**Records supplied:**
"""
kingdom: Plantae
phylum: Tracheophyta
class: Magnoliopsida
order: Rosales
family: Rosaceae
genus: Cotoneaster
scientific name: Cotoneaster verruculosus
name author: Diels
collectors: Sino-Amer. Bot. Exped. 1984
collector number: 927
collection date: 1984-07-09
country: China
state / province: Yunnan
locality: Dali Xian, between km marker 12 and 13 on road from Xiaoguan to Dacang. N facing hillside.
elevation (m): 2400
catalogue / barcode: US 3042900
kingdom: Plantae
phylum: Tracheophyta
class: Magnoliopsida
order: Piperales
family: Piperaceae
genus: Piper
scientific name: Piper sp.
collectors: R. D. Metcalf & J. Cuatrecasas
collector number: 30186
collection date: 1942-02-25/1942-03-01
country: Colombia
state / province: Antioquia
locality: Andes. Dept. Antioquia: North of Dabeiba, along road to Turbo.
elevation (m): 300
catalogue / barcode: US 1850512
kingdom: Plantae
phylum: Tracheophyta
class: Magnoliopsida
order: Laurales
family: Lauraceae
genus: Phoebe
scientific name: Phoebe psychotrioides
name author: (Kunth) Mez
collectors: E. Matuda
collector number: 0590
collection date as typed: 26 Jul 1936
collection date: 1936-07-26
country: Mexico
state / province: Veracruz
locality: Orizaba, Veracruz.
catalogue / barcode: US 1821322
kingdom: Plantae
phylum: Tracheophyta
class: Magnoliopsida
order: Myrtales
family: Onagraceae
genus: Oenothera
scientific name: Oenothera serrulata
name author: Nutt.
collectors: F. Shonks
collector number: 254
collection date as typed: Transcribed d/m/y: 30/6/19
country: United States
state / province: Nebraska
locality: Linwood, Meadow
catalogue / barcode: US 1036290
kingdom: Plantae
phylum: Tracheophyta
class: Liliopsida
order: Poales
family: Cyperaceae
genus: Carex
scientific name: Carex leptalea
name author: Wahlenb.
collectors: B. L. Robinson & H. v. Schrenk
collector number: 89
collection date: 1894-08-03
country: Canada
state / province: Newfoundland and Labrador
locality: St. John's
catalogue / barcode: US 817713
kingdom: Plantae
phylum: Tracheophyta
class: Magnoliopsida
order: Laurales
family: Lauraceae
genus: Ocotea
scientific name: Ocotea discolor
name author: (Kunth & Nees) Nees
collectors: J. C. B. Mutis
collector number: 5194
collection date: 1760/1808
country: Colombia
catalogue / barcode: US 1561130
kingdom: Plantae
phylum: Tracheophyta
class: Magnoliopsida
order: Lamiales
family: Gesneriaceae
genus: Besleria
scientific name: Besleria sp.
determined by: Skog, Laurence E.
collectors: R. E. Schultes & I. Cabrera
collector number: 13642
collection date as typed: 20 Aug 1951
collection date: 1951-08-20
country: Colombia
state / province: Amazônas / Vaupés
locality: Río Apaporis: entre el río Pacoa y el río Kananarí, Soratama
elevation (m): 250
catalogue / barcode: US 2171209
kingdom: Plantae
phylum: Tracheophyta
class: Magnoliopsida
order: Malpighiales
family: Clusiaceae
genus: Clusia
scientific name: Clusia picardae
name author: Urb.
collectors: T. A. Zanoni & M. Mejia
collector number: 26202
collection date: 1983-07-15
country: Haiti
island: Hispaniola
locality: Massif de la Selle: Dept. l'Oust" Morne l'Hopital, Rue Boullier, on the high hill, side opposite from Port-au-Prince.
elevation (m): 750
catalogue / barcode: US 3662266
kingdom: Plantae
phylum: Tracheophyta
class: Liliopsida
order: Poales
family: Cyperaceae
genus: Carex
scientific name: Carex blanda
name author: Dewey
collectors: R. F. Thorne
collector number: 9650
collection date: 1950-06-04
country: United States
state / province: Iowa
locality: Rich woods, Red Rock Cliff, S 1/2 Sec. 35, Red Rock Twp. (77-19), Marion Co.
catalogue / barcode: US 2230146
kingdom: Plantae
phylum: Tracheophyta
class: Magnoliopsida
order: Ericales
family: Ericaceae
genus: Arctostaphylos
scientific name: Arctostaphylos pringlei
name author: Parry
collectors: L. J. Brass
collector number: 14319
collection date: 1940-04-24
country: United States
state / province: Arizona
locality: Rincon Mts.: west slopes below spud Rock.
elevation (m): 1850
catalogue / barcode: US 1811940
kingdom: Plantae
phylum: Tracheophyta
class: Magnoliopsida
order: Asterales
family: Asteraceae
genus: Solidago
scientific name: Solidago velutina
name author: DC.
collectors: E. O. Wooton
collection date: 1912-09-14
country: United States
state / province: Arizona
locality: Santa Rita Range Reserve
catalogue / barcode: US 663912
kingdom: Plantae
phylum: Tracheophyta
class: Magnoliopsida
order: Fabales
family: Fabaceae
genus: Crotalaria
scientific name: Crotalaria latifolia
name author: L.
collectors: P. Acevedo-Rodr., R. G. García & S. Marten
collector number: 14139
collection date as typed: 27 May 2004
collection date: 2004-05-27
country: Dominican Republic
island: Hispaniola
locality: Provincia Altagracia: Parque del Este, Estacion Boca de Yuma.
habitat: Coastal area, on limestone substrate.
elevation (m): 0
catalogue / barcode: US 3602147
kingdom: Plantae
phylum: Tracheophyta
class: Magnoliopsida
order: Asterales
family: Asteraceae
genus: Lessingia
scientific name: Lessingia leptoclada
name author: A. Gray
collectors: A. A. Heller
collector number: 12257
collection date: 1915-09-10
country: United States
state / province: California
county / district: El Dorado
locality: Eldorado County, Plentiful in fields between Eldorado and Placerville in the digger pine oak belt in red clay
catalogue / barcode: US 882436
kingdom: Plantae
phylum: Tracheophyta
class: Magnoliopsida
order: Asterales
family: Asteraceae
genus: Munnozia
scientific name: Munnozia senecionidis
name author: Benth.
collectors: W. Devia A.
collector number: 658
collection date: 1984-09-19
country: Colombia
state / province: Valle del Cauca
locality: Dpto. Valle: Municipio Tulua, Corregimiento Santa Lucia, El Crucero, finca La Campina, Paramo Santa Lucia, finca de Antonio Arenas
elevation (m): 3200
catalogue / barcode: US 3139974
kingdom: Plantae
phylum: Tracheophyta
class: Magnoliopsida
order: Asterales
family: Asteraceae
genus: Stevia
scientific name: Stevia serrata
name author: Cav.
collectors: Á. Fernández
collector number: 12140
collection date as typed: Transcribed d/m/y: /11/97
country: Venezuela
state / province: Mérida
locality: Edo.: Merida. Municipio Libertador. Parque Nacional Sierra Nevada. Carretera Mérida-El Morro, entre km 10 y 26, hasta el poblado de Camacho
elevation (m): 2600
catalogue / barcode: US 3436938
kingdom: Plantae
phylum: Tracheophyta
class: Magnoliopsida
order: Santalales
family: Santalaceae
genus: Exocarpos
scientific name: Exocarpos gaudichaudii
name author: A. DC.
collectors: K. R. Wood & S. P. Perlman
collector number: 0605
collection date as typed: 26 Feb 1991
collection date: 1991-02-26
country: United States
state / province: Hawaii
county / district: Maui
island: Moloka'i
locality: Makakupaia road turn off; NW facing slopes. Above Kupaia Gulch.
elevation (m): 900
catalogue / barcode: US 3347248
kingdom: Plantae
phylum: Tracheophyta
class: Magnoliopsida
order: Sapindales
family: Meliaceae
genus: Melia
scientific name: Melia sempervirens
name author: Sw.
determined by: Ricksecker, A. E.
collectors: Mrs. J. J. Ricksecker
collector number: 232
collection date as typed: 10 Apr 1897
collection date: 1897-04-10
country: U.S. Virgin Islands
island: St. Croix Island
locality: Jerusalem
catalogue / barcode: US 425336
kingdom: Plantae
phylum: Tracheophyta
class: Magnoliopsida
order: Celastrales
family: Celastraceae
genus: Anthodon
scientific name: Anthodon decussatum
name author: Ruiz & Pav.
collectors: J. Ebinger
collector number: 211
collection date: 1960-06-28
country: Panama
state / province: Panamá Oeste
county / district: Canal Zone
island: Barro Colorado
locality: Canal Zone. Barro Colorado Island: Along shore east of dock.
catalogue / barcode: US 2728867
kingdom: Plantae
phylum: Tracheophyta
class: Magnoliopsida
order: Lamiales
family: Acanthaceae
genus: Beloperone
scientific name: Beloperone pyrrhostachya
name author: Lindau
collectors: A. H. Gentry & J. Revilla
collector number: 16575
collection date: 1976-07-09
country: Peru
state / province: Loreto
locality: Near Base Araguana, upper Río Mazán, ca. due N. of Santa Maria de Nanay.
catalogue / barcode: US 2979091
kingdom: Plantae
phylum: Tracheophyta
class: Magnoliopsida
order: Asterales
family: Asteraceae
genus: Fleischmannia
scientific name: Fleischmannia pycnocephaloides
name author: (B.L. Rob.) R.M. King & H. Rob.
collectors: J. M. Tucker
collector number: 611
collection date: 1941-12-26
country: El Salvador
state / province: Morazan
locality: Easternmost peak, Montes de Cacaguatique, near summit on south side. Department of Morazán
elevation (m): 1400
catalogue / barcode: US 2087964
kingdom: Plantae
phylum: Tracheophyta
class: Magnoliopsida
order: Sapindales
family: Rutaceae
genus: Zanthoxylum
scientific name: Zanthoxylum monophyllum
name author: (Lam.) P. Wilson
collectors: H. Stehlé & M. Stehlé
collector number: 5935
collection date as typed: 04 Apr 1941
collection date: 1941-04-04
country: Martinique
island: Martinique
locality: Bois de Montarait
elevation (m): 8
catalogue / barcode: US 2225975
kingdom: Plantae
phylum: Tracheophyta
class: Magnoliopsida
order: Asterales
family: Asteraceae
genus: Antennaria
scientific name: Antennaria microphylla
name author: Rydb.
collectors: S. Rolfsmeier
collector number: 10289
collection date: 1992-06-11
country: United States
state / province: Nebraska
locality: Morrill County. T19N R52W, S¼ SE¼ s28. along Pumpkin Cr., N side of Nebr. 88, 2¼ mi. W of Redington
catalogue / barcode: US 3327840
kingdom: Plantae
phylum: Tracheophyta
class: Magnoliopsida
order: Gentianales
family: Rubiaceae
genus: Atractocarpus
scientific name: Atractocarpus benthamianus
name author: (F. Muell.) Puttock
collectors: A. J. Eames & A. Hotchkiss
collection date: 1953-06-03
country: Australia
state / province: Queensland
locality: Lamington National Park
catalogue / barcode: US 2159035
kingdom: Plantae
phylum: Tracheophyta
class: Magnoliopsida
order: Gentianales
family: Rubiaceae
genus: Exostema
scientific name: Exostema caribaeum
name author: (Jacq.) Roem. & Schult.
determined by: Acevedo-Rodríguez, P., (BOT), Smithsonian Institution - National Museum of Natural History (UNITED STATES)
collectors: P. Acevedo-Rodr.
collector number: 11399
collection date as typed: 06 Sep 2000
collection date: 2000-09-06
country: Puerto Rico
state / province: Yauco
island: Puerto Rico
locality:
"""
**To be done:**
Copy out the records word for word, from the line that contains "country: Australia" through the end of the records, with both of those lines included.

**Result of the task:**
country: Australia
state / province: Queensland
locality: Lamington National Park
catalogue / barcode: US 2159035
kingdom: Plantae
phylum: Tracheophyta
class: Magnoliopsida
order: Gentianales
family: Rubiaceae
genus: Exostema
scientific name: Exostema caribaeum
name author: (Jacq.) Roem. & Schult.
determined by: Acevedo-Rodríguez, P., (BOT), Smithsonian Institution - National Museum of Natural History (UNITED STATES)
collectors: P. Acevedo-Rodr.
collector number: 11399
collection date as typed: 06 Sep 2000
collection date: 2000-09-06
country: Puerto Rico
state / province: Yauco
island: Puerto Rico
locality:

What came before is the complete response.